If you don’t want to fork out the cash for getting all these certifications, you can also go snorkeling. They only go out once in the fissure instead of twice. I would absolutely recommend snorkeling. The visibility is so amazing, so you can see everything even from the top of the water.
Although pricey, it’s a pretty cool experience to dive or snorkel in between two tectonic plates!
This had to be my favorite day of the whole trip. We got out of bed kind of late (we had a few too many drinks the night before…), and drove to Reykjadalur Valley. This valley is about an hour outside of Reykjavic, down the South Coast along the Ring Road. What’s so special about this valley is the geothermal river in it. You hike up about an hour into the mountains to this river. Once you arrive, there’s different water temperatures along different parts of the river. At the top is the hottest, and if you walk down a bit it gets to be more luke warm. It’s free to go to, and it was so amazing to soak in the hot river in the middle of the mountains (in the winter!).
After a quick bite to eat, we made our way to Vik (where we were spending the night). Seljalandsfoss was on the way, so we HAD to make a quick stop. I was very excited to see all these waterfalls!
After spending the night in Vik, we decided to chase some more waterfalls. Not too far was Skogafoss, which was absolutely beautiful and somehow very Scandinavian looking.
I then had the best idea to walk 45 minutes into the abyss to see an abandoned plane wreck. Honestly… this was not worth it. Maybe on a nicer day it would have been cooler because it’s by the water, but it was just so windy and cold and raining when we went. It was also being used as an instagram backdrop, so you had to navigate all the selfies. It would be a cool stop if it was right by the road, but it’s really not worth the long walk.
The last stop of the day was to Reynisdrangar. This is an epic black sand beach right in the town of Vik. We went and it was completely empty! Possibly due to the fact that it was raining and freezing, but that won’t stop us from adventuring on.
Now this was the biggest road trip day. We did a TON of driving. The first stop was to Fjadrargljufur, which is this epic canyon. We were the first ones there, so pretty much had the whole place to ourselves. The canyon has a trail with different outlooks. We only went to the first one and back, but there were options for longer hikes if that’s what you wanted.

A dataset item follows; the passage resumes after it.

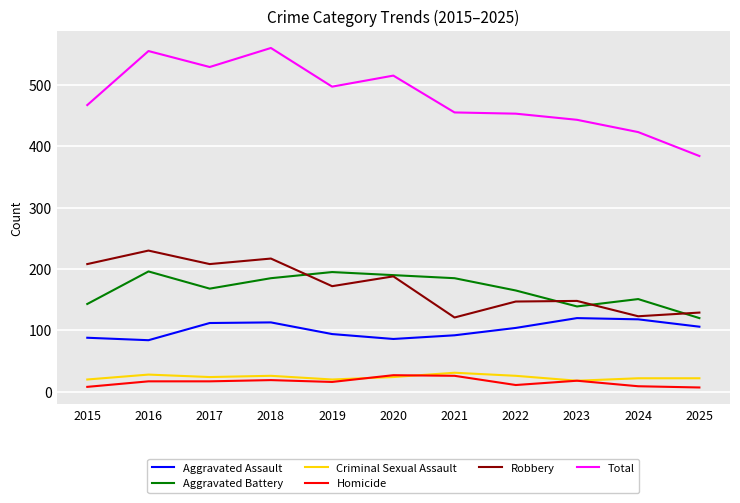

How many values in the Aggravated Battery series are below 168?

5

The next stop was to the Skaftafell glacier. We wanted to see a waterfall, but getting up close and personal with a glacier was something I couldn’t miss. The glacier is a short hike from the visitors center, and you get pretty darn close. There’s also little lakes formed from melted glaciers, and glacial chunks hanging around. I even tried some! It definitely tasted like the last ice age.
The final stops were Jokusarlon and Diamond Beach. It was quite foggy, so we couldn’t see out very far in Jokusarlon, which is a glacial bay. However, on Diamond Beach you could see ice chunks waiting to go out to sea on a black sand beach. They look like actual diamonds! It’s touristy, but honestly something I wouldn’t want to miss seeing.

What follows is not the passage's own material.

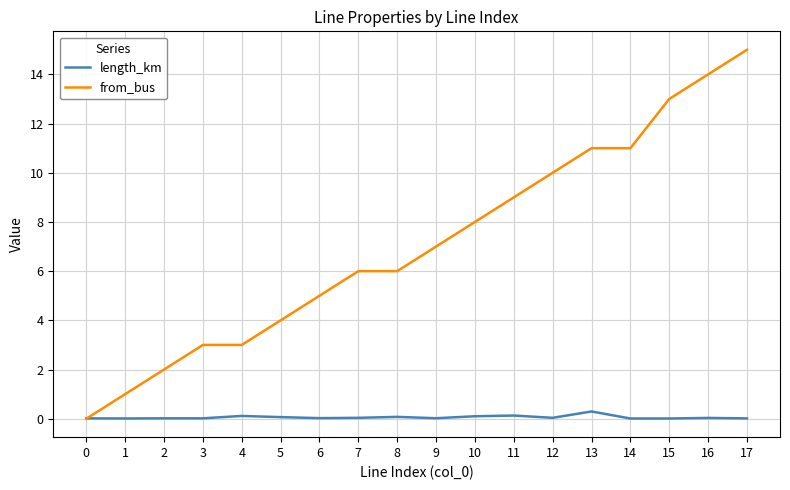

What is the maximum value shown in the chart?

15.0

So should I go to Iceland in November?
Go for it! When I first bought tickets, I was nervous that there wasn’t going to be anything to do. With a good coat and a positive attitude, you can still see some cool things on the South Coast and around Reykjavic. If you’re lucky, you might even see the Norther lights! We didn’t venture anywhere else in case the weather got too bad, but this was plenty for our short, five day trip.
Also, rent a car! It was more expensive, but I really appreciated the freedom to do what we wanted. It also helped navigate the limited sunlight hours (about 6 hours a day). We made sure that we were on the road and able to use these hours to the fullest.